Extrinsic camera parameter data:
=======
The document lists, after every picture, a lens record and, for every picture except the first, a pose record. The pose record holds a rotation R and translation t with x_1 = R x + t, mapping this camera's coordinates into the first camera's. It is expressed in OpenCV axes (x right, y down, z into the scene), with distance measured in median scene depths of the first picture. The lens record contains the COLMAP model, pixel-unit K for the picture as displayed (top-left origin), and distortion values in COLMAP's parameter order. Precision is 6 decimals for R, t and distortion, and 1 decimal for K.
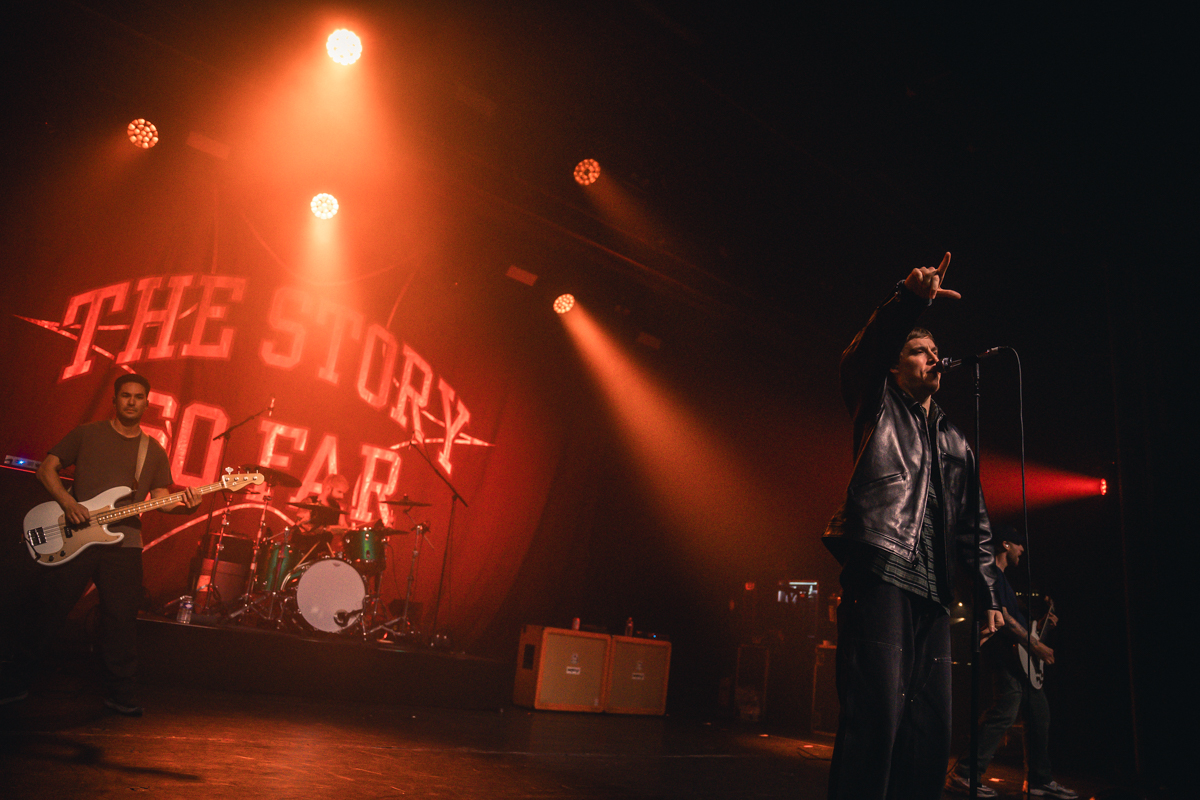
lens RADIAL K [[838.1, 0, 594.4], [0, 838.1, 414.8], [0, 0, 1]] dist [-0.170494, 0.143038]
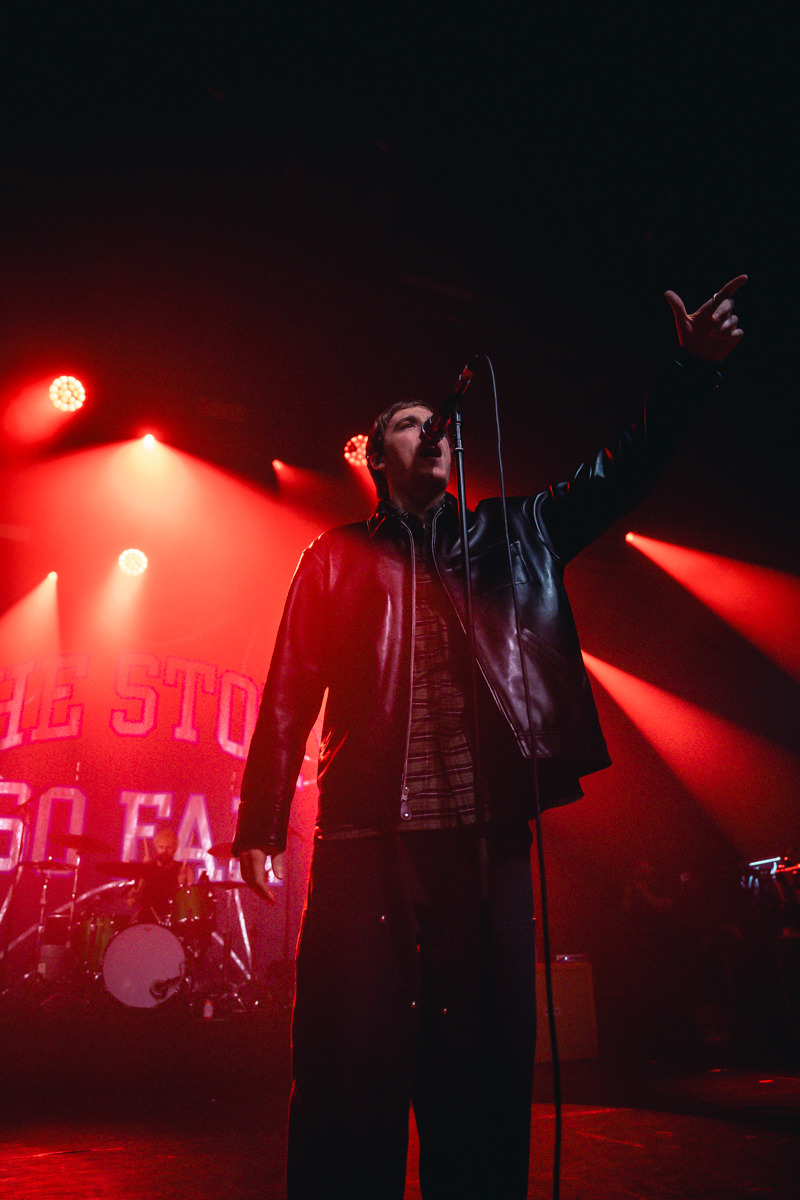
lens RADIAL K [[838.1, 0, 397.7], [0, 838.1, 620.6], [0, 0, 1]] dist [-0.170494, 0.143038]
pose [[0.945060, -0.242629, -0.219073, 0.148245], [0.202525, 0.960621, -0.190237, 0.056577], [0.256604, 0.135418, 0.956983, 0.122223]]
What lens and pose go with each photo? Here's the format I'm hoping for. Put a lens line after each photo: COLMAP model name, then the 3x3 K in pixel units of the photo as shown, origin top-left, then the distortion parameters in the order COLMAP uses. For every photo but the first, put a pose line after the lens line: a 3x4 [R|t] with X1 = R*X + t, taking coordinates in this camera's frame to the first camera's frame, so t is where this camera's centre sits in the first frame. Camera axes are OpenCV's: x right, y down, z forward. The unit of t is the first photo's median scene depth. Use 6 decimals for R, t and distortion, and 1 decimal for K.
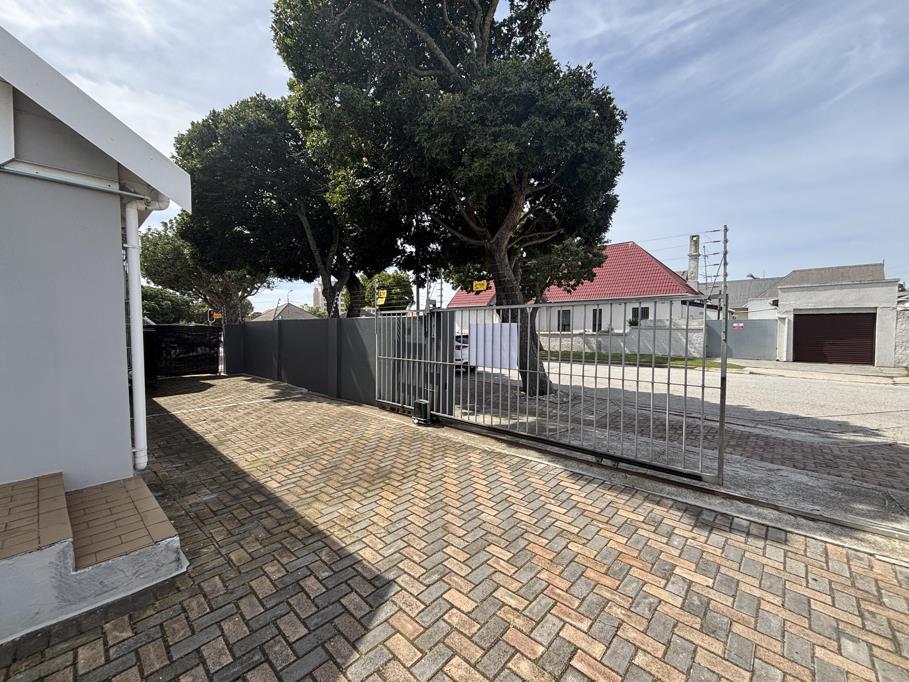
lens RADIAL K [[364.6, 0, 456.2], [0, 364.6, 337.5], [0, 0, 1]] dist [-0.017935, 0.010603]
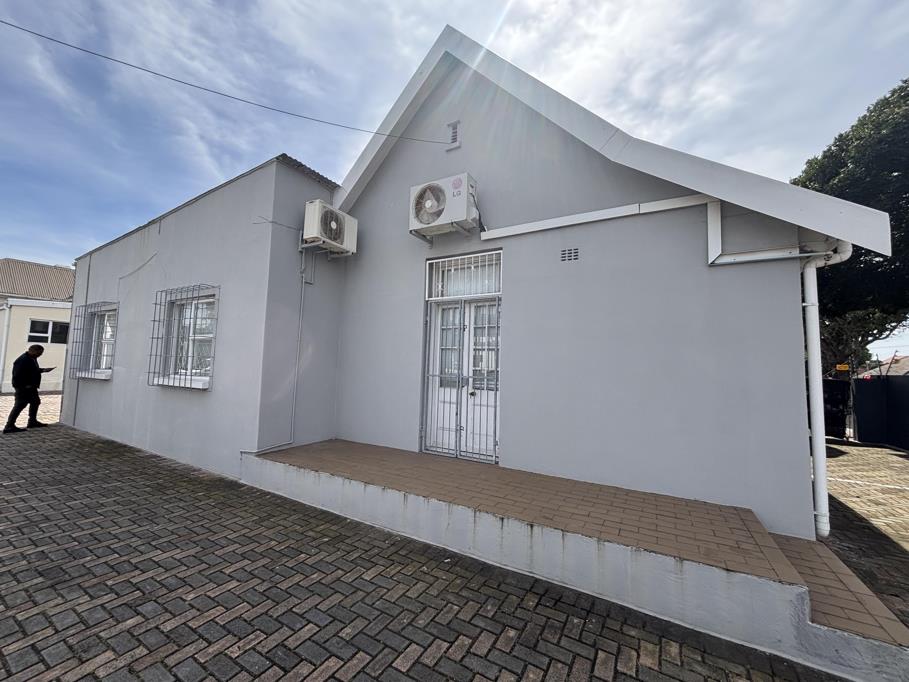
=======
■ **ABOUT THIS EXERCISE**
Without the pictures, reproduce every record exactly as it appears above.

■ **RESPONSE TO THIS TASK**
The document lists, after every picture, a lens record and, for every picture except the first, a pose record. The pose record holds a rotation R and translation t with x_1 = R x + t, mapping this camera's coordinates into the first camera's. It is expressed in OpenCV axes (x right, y down, z into the scene), with distance measured in median scene depths of the first picture. The lens record contains the COLMAP model, pixel-unit K for the picture as displayed (top-left origin), and distortion values in COLMAP's parameter order. Precision is 6 decimals for R, t and distortion, and 1 decimal for K.
lens RADIAL K [[838.1, 0, 594.4], [0, 838.1, 414.8], [0, 0, 1]] dist [-0.170494, 0.143038]
lens RADIAL K [[838.1, 0, 397.7], [0, 838.1, 620.6], [0, 0, 1]] dist [-0.170494, 0.143038]
pose [[0.945060, -0.242629, -0.219073, 0.148245], [0.202525, 0.960621, -0.190237, 0.056577], [0.256604, 0.135418, 0.956983, 0.122223]]
What lens and pose go with each photo? Here's the format I'm hoping for. Put a lens line after each photo: COLMAP model name, then the 3x3 K in pixel units of the photo as shown, origin top-left, then the distortion parameters in the order COLMAP uses. For every photo but the first, put a pose line after the lens line: a 3x4 [R|t] with X1 = R*X + t, taking coordinates in this camera's frame to the first camera's frame, so t is where this camera's centre sits in the first frame. Camera axes are OpenCV's: x right, y down, z forward. The unit of t is the first photo's median scene depth. Use 6 decimals for R, t and distortion, and 1 decimal for K.
lens RADIAL K [[364.6, 0, 456.2], [0, 364.6, 337.5], [0, 0, 1]] dist [-0.017935, 0.010603]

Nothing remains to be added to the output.